George Elers

Personal information
- Full name: Charles George Carew Elers
- Born: 2 January 1867 Lyme Regis, Dorset, England
- Died: 11 December 1927 (aged 60) Antony, Cornwall, England
- Batting: Right-handed
- Role: Wicket-keeper

Domestic team information
- 1910–1911: Glamorgan

Career statistics
| Competition | First-class |
| Matches | 1 |
| Runs scored | 4 |
| Batting average | 4.00 |
| 100s/50s | –/– |
| Top score | 4 |
| Catches/stumpings | 5/1 |
- Source: Cricinfo, 20 July 2013

= George Elers (cricketer) =

English cricketer

Charles George Carew Elers (2 January 1867 – 11 December 1927) was an English cricketer. Elers was a right-handed batsman who played as a wicket-keeper. He was born at Lyme Regis, Dorset, and died at Antony, Cornwall.

==Cricket==
Elers played his county cricket for Glamorgan in the Minor Counties Championship, making his debut for the county against Carmarthenshire in 1910, with him making five further appearances for the county in that season. Following a score of 151 made against Carmarthenshire at Swansea, it was in 1910 that he was called up to represent a West of England team against the East of England in a first-class match at Cardiff Arms Park.
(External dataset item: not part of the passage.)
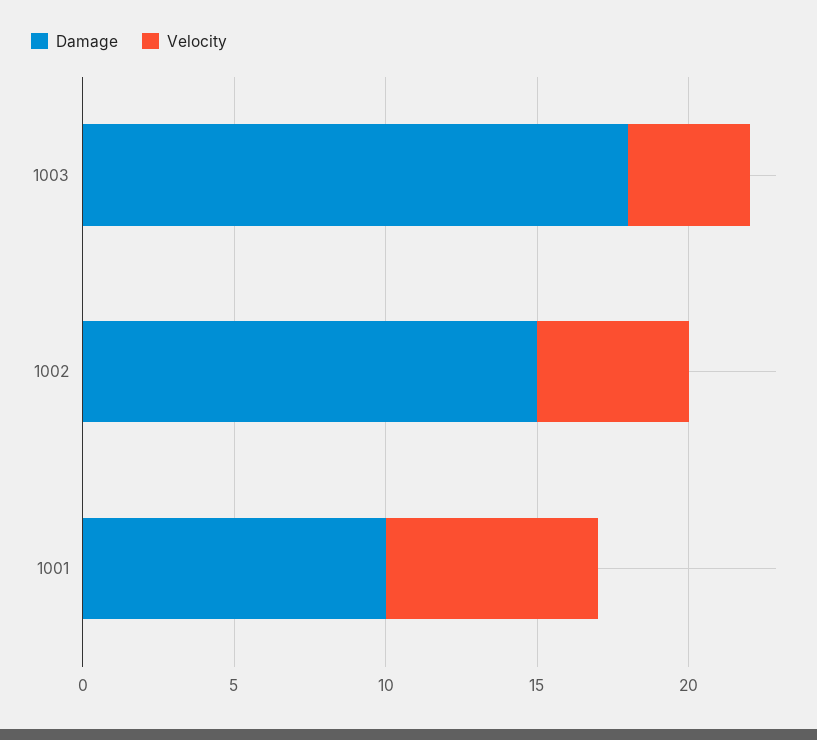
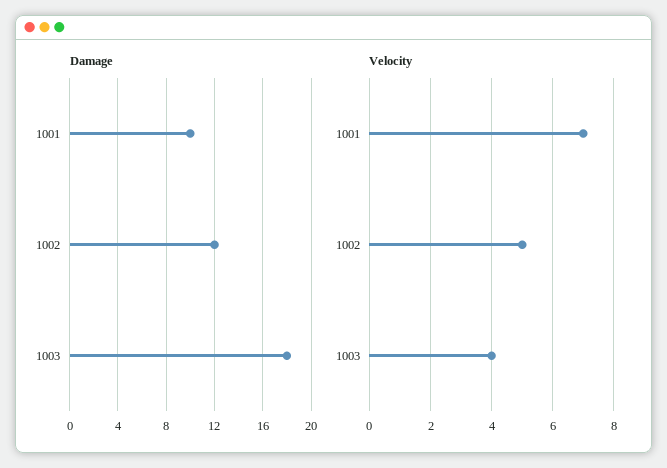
Damage, 1002: 15 -> 12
In a match which the West won by four wickets, Elers batted once, scoring four runs before he was dismissed by Walter Mead, as well as taking five catches and making a single stumping in the match overall. The following season, he appeared once more for Glamorgan in the Minor Counties Championship against the Surrey Second XI. His father Charles Elers also played for Somerset, Dorset and the Channel Islands.

==Military==
Active in the British Army during his life, Elers military service began in 1886 with the West Somerset Yeomanry as a lieutenant, while the following year he was promoted to 2nd lieutenant. It was in 1887 that he resigned his commission with the yeomanry. In 1889, Elers was once again serving in the military, this time in the Devonshire Regiment. By 1891, he had been appointed an instructor of Musketry. He resigned his commission with the Devonshire Regiment on 4 February 1899. He later served in the First World War with the, serving in as a captain in 1914. By war's end, Elers had obtained the rank of major, resigning his commission for a final time in 1919.